DATA PROVIDED Start Marker
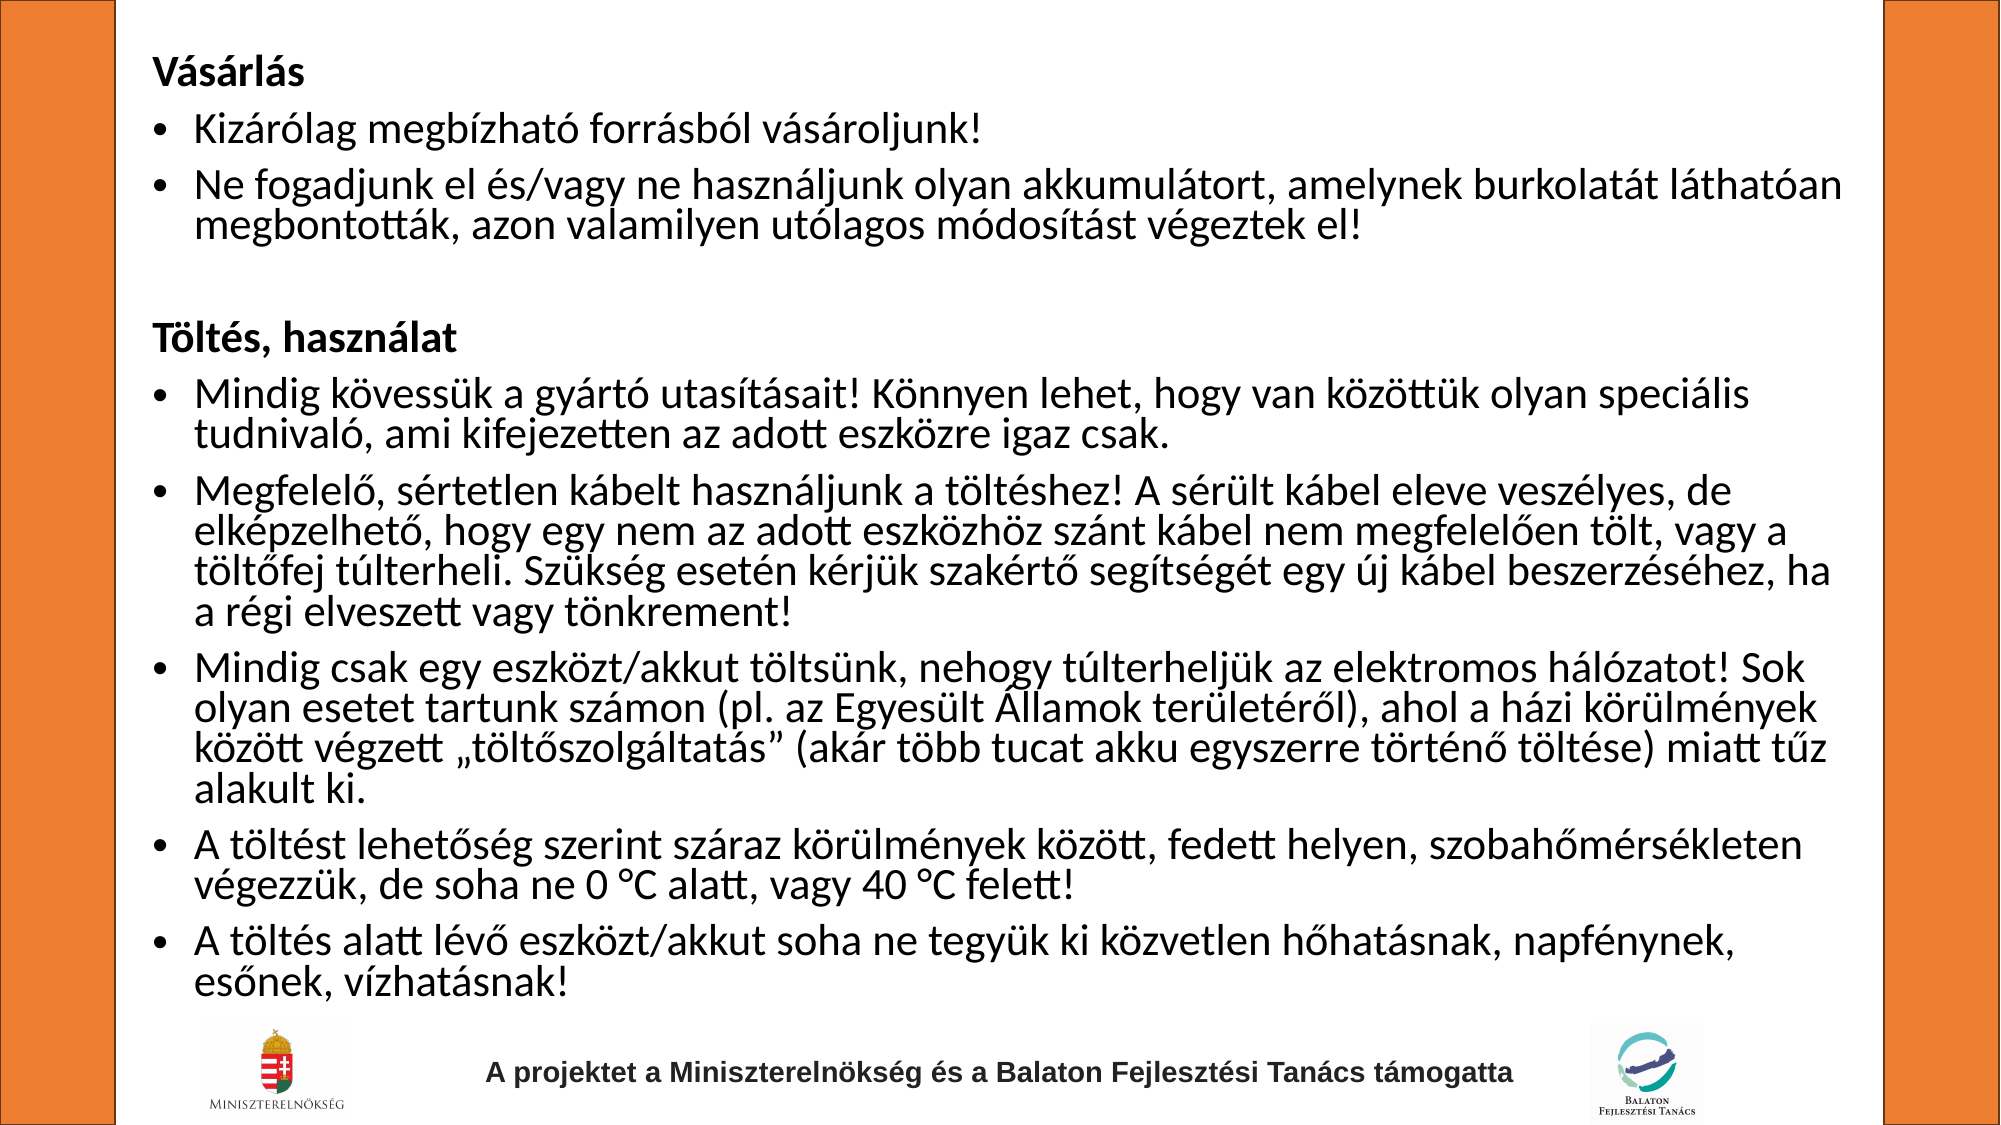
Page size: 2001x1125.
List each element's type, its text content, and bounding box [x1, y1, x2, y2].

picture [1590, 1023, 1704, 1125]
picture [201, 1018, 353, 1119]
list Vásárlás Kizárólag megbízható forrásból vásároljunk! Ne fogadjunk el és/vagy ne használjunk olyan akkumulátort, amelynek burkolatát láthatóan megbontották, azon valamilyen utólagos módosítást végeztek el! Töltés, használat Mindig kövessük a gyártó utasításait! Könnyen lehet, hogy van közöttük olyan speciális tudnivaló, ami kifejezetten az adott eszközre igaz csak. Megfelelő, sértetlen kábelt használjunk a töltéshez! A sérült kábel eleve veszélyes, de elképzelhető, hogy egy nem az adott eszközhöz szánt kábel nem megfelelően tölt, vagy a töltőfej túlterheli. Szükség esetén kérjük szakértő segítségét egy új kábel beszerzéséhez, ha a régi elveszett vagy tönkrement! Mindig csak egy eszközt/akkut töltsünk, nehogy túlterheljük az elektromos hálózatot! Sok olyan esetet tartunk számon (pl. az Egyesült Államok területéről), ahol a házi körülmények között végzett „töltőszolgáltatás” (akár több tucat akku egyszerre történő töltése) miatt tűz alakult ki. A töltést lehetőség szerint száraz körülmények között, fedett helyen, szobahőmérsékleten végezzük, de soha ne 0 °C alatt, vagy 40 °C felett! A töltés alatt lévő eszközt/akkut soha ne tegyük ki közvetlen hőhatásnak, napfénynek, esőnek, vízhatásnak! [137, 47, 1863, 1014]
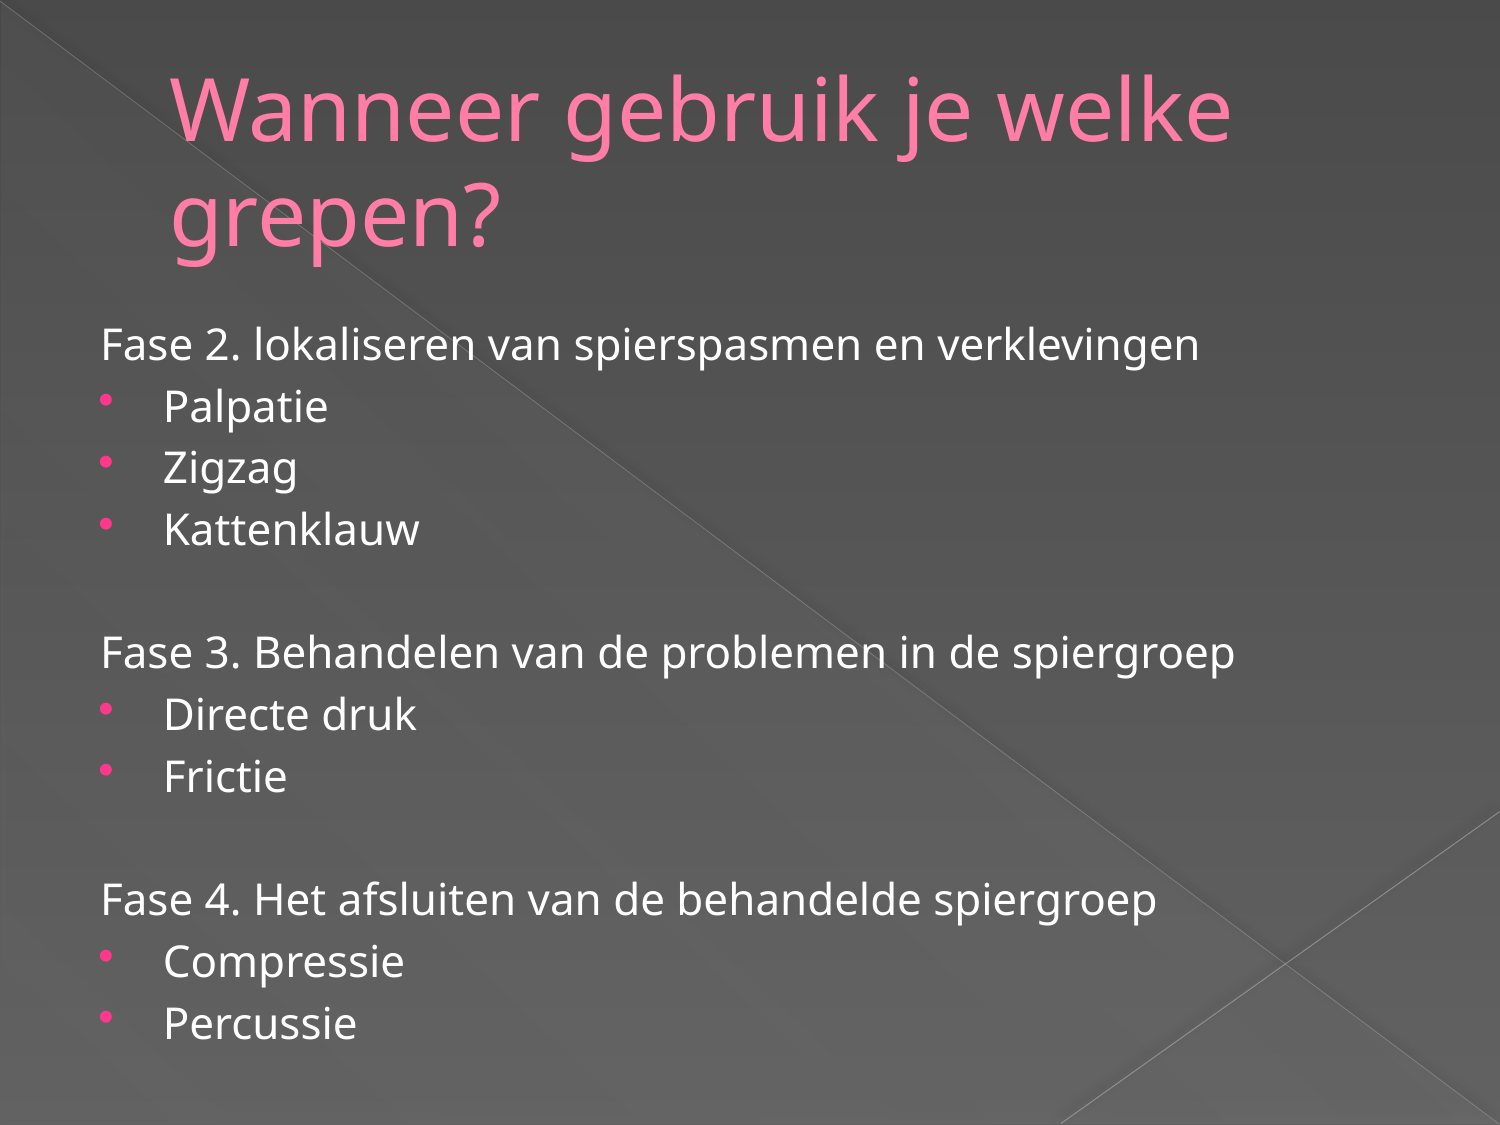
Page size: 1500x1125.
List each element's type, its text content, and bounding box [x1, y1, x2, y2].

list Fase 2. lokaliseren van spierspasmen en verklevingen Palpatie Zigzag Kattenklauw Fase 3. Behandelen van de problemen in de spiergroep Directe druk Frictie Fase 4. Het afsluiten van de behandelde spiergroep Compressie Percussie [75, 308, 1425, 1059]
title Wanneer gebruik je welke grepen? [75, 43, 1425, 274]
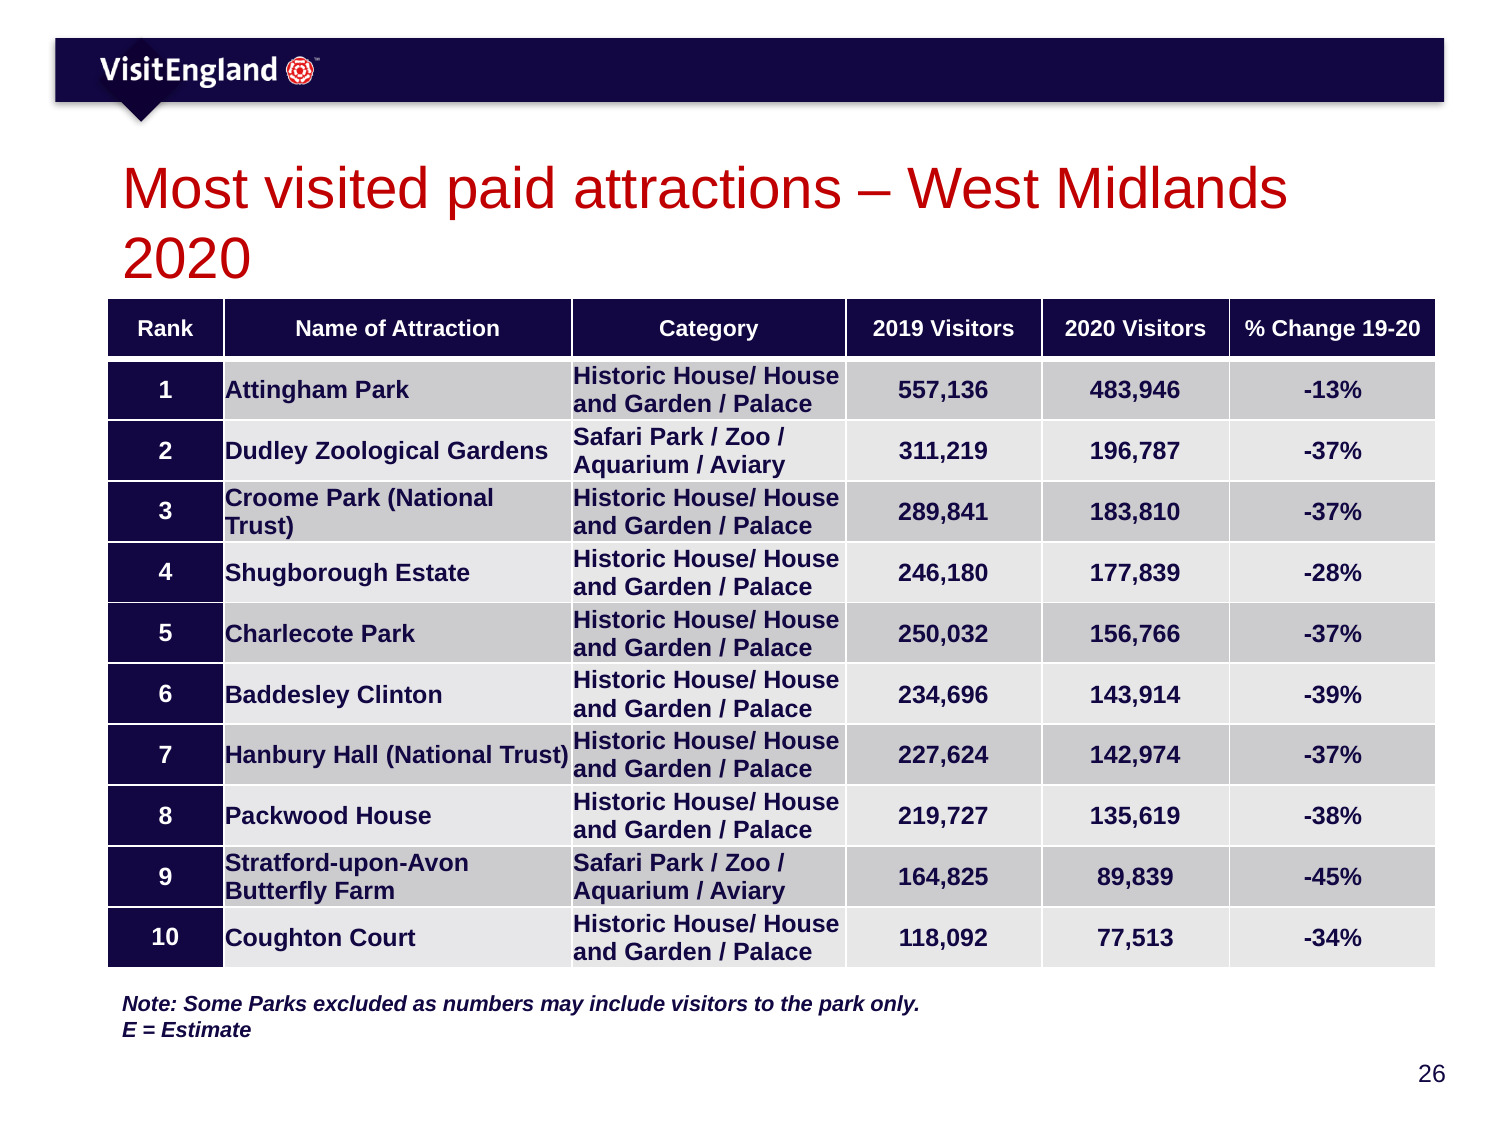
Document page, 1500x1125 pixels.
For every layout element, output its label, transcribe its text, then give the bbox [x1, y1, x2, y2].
DATA PROVIDED End Marker
(AIM OF THE EXERCISE):
Retype exactly, please, each line from the line that contains "Document page, 1500x1125 pixels." through the last line of the entries above, with nothing added.

(COMPLETED TASK):
Document page, 1500x1125 pixels.
For every layout element, output its label, transcribe its text, then give the bbox [x1, y1, x2, y2].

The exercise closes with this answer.